3. Not all measurement challenges are external
It’s easy to look at the current landscape of privacy changes, signal loss, and increased modeling and assume that measurement issues are largely outside of your control. But a significant portion of inconsistency is still internal.
Small operational gaps compound quickly: events mapped slightly differently across platforms, attribution windows that don’t align, naming conventions that create duplication, time zones or currency settings that introduce subtle discrepancies. Individually, these seem minor. Together, they create just enough inconsistency to erode trust in the data. And once that trust breaks, decision-making either slows down or becomes reactive.
Getting your measurement house in order, according to Harish, means correctly implementing your SDK, mapping events accurately, cleaning up naming conventions, aligning attribution windows, standardizing time zones and currency reporting. None of this eliminates complexity, but it makes it manageable.
In many cases, what looks like “measurement chaos” is simply a lack of internal alignment. And that’s fixable.
4. Your dashboards aren’t broken, they’re just different
One of the most persistent sources of frustration right now is discrepancy between platforms. Numbers don’t line up, doubt creeps in, and teams hesitate or overcorrect.
Here’s what’s actually happening: Each platform is operating with a different view of the world. They have access to different signals, apply different attribution windows, and rely on different levels of modeling. Their reporting will never fully match, and some level of discrepancy is expected, even by design.

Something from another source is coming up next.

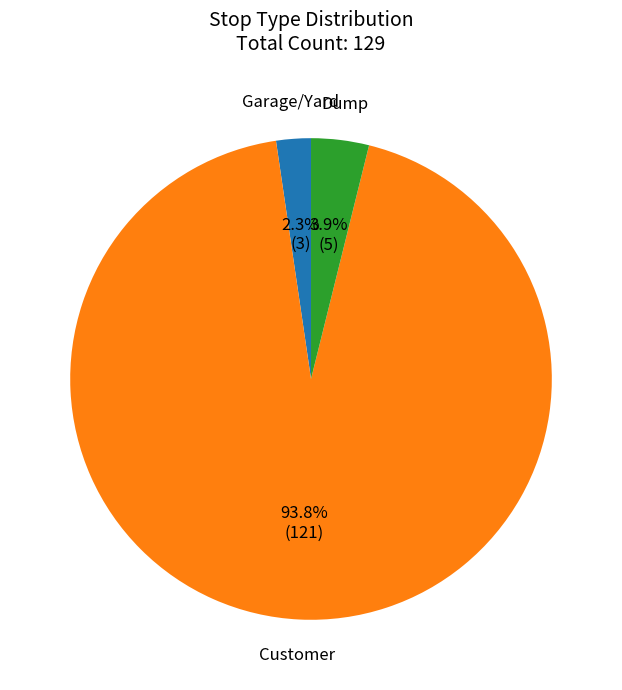

Is there any slice that represents more than half of the pie?

Yes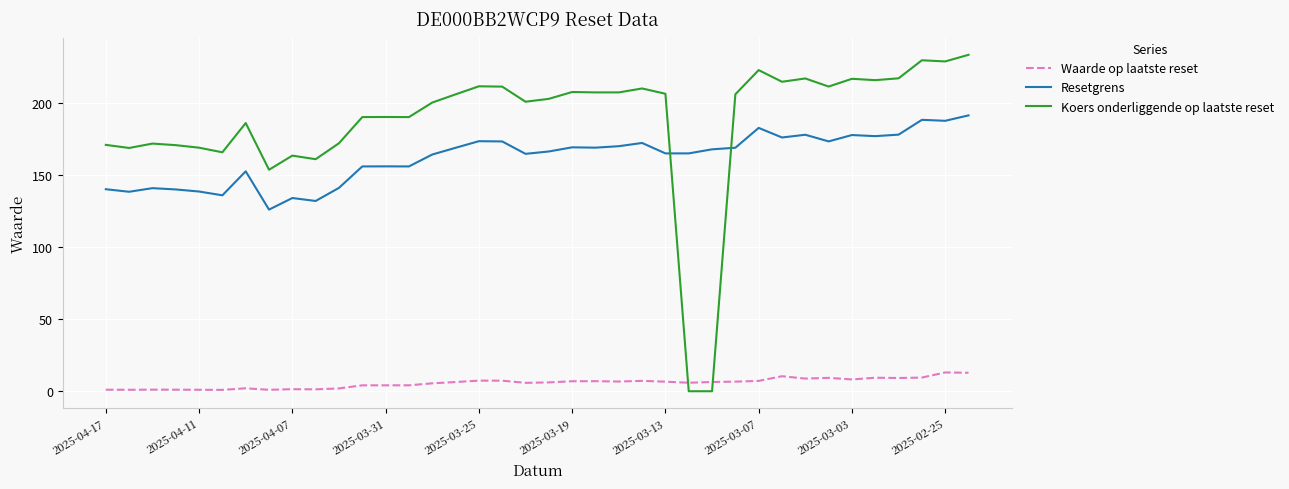

Which series has the largest range (max minus min)?

Koers onderliggende op laatste reset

That doesn’t mean anything goes. Large variances — say, beyond 10% — can still indicate misalignment or technical issues worth investigating. But the goal isn’t perfect agreement. High-performing teams look for patterns across platforms rather than exact matches within them. They ask whether trends are moving in the same direction, whether cohorts behave similarly over time, and whether spend is being recouped within a meaningful window.
5. The real cost of weak measurement is compounding inefficiency
The impact of weak measurement rarely shows up as a single, obvious problem. It shows up as a series of small inefficiencies that compound over time — what Brett calls the 5 Hidden Taxes:
- The misattribution tax: Missing context across channels of influence can lead to over-investing in some channels and underfunding others.
- The broken journeys tax: Links that take users to the wrong place reduce conversion rates and interrupt the customer experience.
- The optimization lag tax: Measurement-to-response gaps delay learning and optimization, which causes budget shifts to happen weeks late and performance to plateau.
- The missing signals tax: Improper event mapping means important events (trial start, store visit, add-to-cart, subscription step) aren’t tracked or passed back to media.
- The misallocation tax: When touchpoints aren’t deduplicated, credit shifts to the wrong channels and budgets follow.
Individually, each of these might seem manageable. Together, they create a meaningful drag on performance — and none of them get solved by spending more. They’re solved by improving the quality and consistency of your measurement foundation.
The takeaway
Measurement hasn’t broken, but the assumption that you could rely on perfectly aligned, deterministic answers no longer holds. What’s replacing it is a system that requires a different approach: more patience, more structure, and a clearer understanding of what signals actually matter.
The teams adapting fastest are the ones who have made that shift. They’re focusing their budgets instead of fragmenting them, giving platforms time to learn, fixing what they can control internally, and making decisions based on directional confidence rather than perfect certainty.